We are remodeling our 1992 kitchen and finally getting rid of the white laminate countertops.  While we are DIY kind of people, I was not so sure I was ready to take on the task of installing the expensive granite.  After some research, it seems we can do this in 4 easy steps.  Whether you are doing it yourself or hiring the work out, check out these few simple rules so you are an informed consumer.

  1. Order Countertops – If you are installing the countertops yourself, you need to find a do-it-yourself granite countertop provider.  If you choose to go with a fabricator, they will commonly do their own measurements and installation to insure exact fitting.  It is crucial to be precise with measurements and don’t forget that granite requires ¾” plywood laid on top of the cabinets to support the granite.  It also provides enough clearance for edging to clear the drawers and doors.  You will also want to note how much you want your countertops to hang over the face of the cabinets.  Depending on style or finished edge, the overhang is typically 1”- 11/2”.   Allow at least 3-4 weeks for delivery.
  2. Demolition & Prep – If you will be using any of the existing appliances or sink, make a template before removing.  Remove all screws, mounting brackets, or retaining clips.  Use a utility knife to cut away caulk where the countertop meets the backsplash.  To prep the cabinets, attach the plywood to the frame of the cabinets with screws.  First drill pilot holes to keep from splitting the face frame.  Granite slabs can weigh more than 200 pounds so you can use a template of the actual measurement of the countertop to dry fit because walls may not be perfectly square.  If you need to scribe a slab, use a circular saw with a dry-cut segmented diamond blade.
  3. Cut Sink Hole & Join Seams– Set the granite in place for the sink counter and trace the sink opening onto the plywood.  Use a jigsaw to cut the sink hole and make it about 1/8” larger than the line you drew.  Drop in sink.  If you will have seams, it is time to level.  Use 1 ¼” screws to adjust the height of the slab from underneath to raise and lower the countertop.  Use a level to fine tune.

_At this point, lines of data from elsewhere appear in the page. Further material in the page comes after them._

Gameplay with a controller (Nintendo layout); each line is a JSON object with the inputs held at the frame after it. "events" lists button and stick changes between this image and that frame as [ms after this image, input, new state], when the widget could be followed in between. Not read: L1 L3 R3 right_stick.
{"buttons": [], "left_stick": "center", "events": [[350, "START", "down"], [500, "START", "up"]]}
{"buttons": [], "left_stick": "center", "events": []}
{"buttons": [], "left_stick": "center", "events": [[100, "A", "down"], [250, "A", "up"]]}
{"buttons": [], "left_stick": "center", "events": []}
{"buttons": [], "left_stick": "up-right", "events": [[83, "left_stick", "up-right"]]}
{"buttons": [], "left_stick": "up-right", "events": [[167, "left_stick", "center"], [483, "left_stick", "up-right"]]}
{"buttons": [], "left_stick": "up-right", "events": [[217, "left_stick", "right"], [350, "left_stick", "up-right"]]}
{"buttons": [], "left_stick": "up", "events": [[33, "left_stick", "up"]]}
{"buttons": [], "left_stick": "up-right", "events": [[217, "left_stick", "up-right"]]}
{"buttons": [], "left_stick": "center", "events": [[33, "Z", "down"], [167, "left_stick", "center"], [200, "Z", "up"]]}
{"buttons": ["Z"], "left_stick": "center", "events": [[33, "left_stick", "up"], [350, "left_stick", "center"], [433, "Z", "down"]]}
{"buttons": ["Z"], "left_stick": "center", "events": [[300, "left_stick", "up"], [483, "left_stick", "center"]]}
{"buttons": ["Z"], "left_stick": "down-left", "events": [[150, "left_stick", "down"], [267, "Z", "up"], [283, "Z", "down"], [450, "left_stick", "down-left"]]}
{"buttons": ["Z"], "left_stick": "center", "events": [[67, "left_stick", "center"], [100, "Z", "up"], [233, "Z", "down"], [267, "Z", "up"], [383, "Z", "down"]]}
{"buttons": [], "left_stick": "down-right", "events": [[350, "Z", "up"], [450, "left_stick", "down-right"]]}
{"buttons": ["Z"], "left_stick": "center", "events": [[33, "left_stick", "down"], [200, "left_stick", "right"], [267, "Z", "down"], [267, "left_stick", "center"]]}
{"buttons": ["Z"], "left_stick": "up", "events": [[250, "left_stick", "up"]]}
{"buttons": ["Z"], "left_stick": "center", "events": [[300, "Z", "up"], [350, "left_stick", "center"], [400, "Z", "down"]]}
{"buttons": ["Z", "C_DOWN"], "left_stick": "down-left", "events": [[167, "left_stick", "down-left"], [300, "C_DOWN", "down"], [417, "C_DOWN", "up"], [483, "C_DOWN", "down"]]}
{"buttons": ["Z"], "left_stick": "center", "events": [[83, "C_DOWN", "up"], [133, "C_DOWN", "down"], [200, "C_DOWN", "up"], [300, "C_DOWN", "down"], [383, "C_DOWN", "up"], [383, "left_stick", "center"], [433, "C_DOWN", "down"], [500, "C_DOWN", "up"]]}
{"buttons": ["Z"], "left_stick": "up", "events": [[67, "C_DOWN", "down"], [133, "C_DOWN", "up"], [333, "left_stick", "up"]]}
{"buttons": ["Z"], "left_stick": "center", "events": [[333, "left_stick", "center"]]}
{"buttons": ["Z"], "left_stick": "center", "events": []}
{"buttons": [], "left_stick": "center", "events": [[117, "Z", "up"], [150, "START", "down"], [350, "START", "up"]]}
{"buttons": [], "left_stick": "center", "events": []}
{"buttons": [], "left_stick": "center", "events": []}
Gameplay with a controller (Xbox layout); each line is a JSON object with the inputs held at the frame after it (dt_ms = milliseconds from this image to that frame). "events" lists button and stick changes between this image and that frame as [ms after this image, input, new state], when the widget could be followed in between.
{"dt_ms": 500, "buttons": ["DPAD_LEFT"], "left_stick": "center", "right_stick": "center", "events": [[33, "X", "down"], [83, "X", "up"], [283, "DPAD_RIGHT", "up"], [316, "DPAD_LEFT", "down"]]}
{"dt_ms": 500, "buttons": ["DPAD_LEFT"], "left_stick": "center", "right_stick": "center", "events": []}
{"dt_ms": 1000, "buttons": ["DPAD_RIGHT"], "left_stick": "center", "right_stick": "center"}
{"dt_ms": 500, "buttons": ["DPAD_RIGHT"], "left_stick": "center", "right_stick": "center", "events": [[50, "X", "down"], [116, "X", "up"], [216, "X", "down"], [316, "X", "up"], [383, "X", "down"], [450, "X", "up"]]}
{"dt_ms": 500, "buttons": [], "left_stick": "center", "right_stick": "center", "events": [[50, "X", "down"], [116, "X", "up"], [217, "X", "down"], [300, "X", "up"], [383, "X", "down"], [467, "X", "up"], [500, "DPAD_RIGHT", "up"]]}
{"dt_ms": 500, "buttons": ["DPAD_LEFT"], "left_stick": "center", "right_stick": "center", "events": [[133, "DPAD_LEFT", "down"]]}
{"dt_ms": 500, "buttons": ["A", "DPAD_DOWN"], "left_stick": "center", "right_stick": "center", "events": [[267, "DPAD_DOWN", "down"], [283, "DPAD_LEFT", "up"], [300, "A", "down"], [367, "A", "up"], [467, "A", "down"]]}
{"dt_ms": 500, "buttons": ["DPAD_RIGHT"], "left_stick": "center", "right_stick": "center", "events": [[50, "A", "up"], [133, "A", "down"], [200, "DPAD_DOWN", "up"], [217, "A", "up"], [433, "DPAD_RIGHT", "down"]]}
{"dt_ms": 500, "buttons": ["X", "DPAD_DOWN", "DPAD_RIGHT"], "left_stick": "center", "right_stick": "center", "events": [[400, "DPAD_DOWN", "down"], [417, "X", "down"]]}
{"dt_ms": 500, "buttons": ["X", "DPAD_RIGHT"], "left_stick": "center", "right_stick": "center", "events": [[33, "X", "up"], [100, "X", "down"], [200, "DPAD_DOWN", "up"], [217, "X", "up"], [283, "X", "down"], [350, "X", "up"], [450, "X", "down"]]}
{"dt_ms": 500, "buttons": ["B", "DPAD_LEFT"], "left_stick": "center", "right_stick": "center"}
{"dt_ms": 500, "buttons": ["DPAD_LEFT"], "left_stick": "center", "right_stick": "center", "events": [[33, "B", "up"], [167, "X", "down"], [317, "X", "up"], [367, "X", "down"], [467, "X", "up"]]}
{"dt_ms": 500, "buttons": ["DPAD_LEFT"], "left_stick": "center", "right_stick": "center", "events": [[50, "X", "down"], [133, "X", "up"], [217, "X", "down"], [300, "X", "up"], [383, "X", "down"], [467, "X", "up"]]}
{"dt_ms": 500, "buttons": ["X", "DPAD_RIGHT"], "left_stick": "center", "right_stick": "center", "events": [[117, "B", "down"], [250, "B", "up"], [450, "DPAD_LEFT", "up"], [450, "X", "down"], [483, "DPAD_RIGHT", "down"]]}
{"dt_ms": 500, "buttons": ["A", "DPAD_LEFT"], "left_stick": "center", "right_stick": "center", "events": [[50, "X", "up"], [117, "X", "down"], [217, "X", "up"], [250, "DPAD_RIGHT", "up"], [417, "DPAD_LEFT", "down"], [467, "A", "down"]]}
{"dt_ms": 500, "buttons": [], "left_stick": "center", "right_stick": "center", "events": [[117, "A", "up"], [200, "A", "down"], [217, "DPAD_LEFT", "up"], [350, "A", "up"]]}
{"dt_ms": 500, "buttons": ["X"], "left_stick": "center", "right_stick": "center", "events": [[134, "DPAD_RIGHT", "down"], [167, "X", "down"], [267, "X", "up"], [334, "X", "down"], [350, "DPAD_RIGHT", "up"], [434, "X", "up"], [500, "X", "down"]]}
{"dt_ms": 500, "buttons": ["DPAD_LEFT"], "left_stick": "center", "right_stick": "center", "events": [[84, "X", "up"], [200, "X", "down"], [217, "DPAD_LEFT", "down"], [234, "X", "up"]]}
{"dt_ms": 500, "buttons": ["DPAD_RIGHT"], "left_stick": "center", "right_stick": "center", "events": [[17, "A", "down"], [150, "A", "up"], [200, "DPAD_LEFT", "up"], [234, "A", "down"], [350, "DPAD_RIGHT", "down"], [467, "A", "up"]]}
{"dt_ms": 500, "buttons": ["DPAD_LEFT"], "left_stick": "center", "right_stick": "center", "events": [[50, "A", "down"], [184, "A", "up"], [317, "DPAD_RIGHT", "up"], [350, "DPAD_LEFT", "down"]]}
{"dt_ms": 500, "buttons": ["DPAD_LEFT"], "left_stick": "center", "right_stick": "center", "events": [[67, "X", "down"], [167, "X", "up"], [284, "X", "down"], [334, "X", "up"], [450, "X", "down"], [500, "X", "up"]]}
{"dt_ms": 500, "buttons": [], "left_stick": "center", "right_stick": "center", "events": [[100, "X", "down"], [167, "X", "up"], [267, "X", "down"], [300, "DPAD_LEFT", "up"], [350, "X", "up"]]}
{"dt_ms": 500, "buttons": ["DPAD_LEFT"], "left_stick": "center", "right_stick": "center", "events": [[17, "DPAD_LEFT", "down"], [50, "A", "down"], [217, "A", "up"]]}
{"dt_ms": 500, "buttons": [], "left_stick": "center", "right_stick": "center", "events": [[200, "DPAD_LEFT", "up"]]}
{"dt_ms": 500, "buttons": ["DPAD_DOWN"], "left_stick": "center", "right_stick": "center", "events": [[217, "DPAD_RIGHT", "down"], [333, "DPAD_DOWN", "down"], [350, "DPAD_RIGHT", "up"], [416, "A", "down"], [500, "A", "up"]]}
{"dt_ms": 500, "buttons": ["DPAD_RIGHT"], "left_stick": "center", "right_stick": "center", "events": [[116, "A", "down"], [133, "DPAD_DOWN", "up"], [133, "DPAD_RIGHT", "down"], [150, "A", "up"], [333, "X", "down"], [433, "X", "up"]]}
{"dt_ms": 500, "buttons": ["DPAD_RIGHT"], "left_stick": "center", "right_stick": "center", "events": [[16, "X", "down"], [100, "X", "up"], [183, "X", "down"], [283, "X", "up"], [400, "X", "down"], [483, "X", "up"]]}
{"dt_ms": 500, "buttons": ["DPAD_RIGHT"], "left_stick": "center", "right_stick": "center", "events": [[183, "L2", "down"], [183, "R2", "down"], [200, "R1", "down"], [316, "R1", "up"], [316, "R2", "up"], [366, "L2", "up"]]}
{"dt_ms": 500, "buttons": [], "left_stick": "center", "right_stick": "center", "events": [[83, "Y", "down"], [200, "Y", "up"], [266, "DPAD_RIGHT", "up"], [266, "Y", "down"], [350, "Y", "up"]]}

  4. Glue Granite & Seams – Lift the granite and put half-dollar dollops of silicone around the perimeter of the cabinets.  Place a bead of caulk around and on top of sink rim and lower the granite slab gently back down.  Tape any seams with blue masking tape.  To fill the seams mix polyester-based resin and small amount of color, trying to match the granite.  Mix a few different colors to blend the seams with a putty knife checking the color against the stone.  Add a hardener (3% hardener – 97% resin) and mix only a workable amount because you only have 5 minutes to apply.  Dab in a neutral color base-coat and smooth as you go.  Apply a lighter color here and there and then the darkest color last.  When done, pull off the masking tape so it doesn’t dry on the tape.  After 30 minutes, smooth out with a seam stone using slow firm pressure in small circles.